Passage provided:
══════════════════════════════
'This website is created and dedicated to our 20 shipmates lost in this event, and those injured'
**Picture was taken from the USS Bainbridge DLGN-25**
TURRET TWO: DAMAGE CONTROL MEASURES FOLLOWING THE EXPLOSION OF THE TURRET
Shortly after midnight October 1, NEWPORT NEWS commenced a gunfire support mission from her station off the South Viet Nam coast against NVA troops and bunker positions in the vicinity of Quang Tri City. At 0059, an in-bore explosion, caused by a defective projectile, tore through the inside of Turret II, burned more than 700 pounds of powder in the hoists, and ignited fires within the turret.
The OOD sounded the general alarm instantly and the word "Fire in Turret II" was passed throughout the ship on the 1MC circuit. The crew responded immediately. Personnel proceeded at once to man their general quarters stations, but many were impeded or stopped by dense smoke and noxious gases which were already filling the passages. Within moments key personnel of Repair Party I, the main deck repair party, arrived on the scene to establish required organization and communications. CWO Paul R. Abretski, the repair party leader, gave initial instructions to repair locker personnel and determined from Damage Control Central that electrical power had been secured to the turret. He then went forward to the 01 level just aft of the turret to direct personnel rigging fire hoses and to directly supervise the overall effort of Repair I.
CWO Abretski was soon joined by HTC Robert Holloway on the after platform of the turret. Together they felt the rear bullkheads of the turret and determined that a fire was probable. Upon close examination the three doors of the turret were discovered to be jammed. CWO Abretski ordered the doors opened and HTC Holloway supervised opening of the doors in accordance with damage control procedures. As soon as the first door was cracked, dense smoke billowed out of the turret, indicating a fire in progress.
Upon discovering the fire within the turret, CWO Abretski advised Damage Control Central and recommended flooding Turret II spaces. Almost simultaneously, high temperature alarm panels in Damage Control Central indicated dangerous degrees of heat in all Turret II magazines. Flooding of the magazines in Turret II was directed by the Commanding Officer. Repair Party II personnel carrying out investigations below decks had reported that the automatic sprinkler system had activated, and Repair I personnel standing by above were directed to carry out the flooding. HT3 Willard L. Warren and GMG3 Nicholas Caiazza, each outfitted with an oxygen breathing apparatus (OBA), were dispatched through smoke and gas filled passageways to the magazine flooding board. Upon completion of the flooding operation they reported back to CWO Sam A. Cosenza.
Even though intense heat and heavy black smoke made vision from the platform aft of the turret into the booth almost impossible, flames could be seen in the center gun pit. Under the supervision of HTC Holloway, repair party personnel led by HT3 William B. Care and SN Jerry L. Brown directed three fire hoses into the interior of the turret through the rear doors. CWO Abretski, fearing the possibility of the guns being loaded, took steps to cool the barrels. After the firefighting hoses had been rigged, he ordered HT2 David S. Edwards to utilize additional hoses to cool the gun barrels.
In assisting HT2 Edwards, SN Louis C. Brazoska, CPL Charles W. Campbell, and SN Randall B. Taylor had climbed into the powder casing nets beneath the barrels forward of the turret to gain a better position, and discovered a hole beneath the dangerously weakened center gun where the hot case chute had been blown out. They maneuvered a fire hose into this opening to better cool the inside of the turret.
══════════════════════════════
Extracted material:
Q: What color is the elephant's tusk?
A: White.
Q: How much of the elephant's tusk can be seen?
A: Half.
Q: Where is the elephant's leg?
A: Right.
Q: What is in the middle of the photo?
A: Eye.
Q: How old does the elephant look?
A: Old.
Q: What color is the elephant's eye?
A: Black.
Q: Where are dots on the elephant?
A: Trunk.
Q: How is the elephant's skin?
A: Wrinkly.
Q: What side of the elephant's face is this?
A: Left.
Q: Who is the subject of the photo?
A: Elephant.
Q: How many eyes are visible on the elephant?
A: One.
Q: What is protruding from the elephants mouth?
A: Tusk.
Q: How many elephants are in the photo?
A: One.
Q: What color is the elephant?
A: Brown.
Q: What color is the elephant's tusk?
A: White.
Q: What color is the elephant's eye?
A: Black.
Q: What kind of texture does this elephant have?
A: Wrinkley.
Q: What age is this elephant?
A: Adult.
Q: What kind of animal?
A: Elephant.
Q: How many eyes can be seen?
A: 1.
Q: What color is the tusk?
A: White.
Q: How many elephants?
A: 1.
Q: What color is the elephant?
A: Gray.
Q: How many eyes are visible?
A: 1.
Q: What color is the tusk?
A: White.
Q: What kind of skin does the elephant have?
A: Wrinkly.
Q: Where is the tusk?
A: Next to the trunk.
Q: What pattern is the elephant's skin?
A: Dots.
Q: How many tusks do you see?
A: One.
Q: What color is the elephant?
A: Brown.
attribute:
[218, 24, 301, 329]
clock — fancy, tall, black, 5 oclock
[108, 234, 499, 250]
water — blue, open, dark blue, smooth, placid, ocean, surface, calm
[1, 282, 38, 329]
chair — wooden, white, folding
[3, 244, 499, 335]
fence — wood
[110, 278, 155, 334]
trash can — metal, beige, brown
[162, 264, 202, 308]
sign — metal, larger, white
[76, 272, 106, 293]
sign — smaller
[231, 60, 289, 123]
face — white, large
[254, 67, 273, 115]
══════════════════════════════
Tasks to complete:
(a) According to the Turret II account, what caused the in-bore explosion?
(b) Revise the Turret II account's part that opens with the words "Even though intense" and closes with "the gun barrels.", putting "thick black smoke" in place of "heavy black smoke".
(c) Pick up the Turret II account after its final sentence and carry it forward.
The entries are separate material, unrelated to the Turret II account.

Results of the exercise:
(a) A defective projectile caused it.

(b)
Even though intense heat and thick black smoke made vision from the platform aft of the turret into the booth almost impossible, flames could be seen in the center gun pit. Under the supervision of HTC Holloway, repair party personnel led by HT3 William B. Care and SN Jerry L. Brown directed three fire hoses into the interior of the turret through the rear doors. CWO Abretski, fearing the possibility of the guns being loaded, took steps to cool the barrels. After the firefighting hoses had been rigged, he ordered HT2 David S. Edwards to utilize additional hoses to cool the gun barrels.

(c)
Thirty minutes after the explosion the fire was fully extinguished and much of the smoke had been cleared from the turret by red devil blowers rigged on top of the turret. Investigations within the turret were initiated but harmful gas lingering in the turret made OBA's essential for those working inside. Because of the intense heat remaining in the vicinity of the center gun and pit area, further cooling inside the turret was necessary before personnel could descend into the lower spaces. By 0200, the hose teams started down through the gun pit and into the upper shell deck at the main deck and second deck level. By 0400 the gun pit and upper shell deck had been cooled sufficiently to make possible investigation and survey of the upper shell deck.
On the second deck and below, Repair Party II had had a much more difficult and complex problem in assessing the extent of damage and in carrying out damage control measures in the forward spaces of the ship. Normal manning and organization of the repair party was made impossible by the gases held within the second deck passage. Three men on watch in the Repair II locker at the time of the explosion were forced to evacuate the area. The repair party personnel arrived in the area of the locker but, to avoid being overcome by the gas and smoke, had to continue on up to the main deck through a hatch on the forecastle.
When HTCS William J. Hayes heard the general quarters alarm and learned of the explosion and fire, he started forward from the after CPO berthing compartment toward his station at the Repair II area. He recognized the smoke rolling into the second deck passage as the product of ordnance combustion and suspected it to be noxious. So he stopped at Repair IV, which had been opened by HT1 Andrew S. Hall, and donned an OBA and again proceeded forward to the Repair II area.
From his general quarters station in Central Control, EM1 Drew D Blackstock had directed the watch at Distribution 4 to secure power to Turret II. However, the alternate power supply to Turret II was from an automatic bus tie (ABT) on #1 emergency diesel switchboard, a space which could not be continuously manned due to heavy concentration of gases in this area. He directed EM3 Teodorico A. Reyes from Repair I to the diesel space to secure the ABT. EM3 Reyes quickly donned an OBA and proceeded to the emergency distribution board and secured the ABT, the last possible source of power to the turret.
Repair II is normally manned by about 45 personnel: however, the corrosive gas throughout the repair party area prohibited any activity without gas protection and operations were commenced with only 14 men. HTCS Hayes, normally the Unit 22 leader, was the senior man on the scene, and he assumed the roles of Repair Party Officer, Unit Leader, and Scene Leader. He organized his few men and directed some to assist survivors out of the area and others to conduct a quick investigation in areas surrounding the Turret II area for damage and survivors. He maintained control from the second deck hatch to the forward trunk leading to the lower turret levels.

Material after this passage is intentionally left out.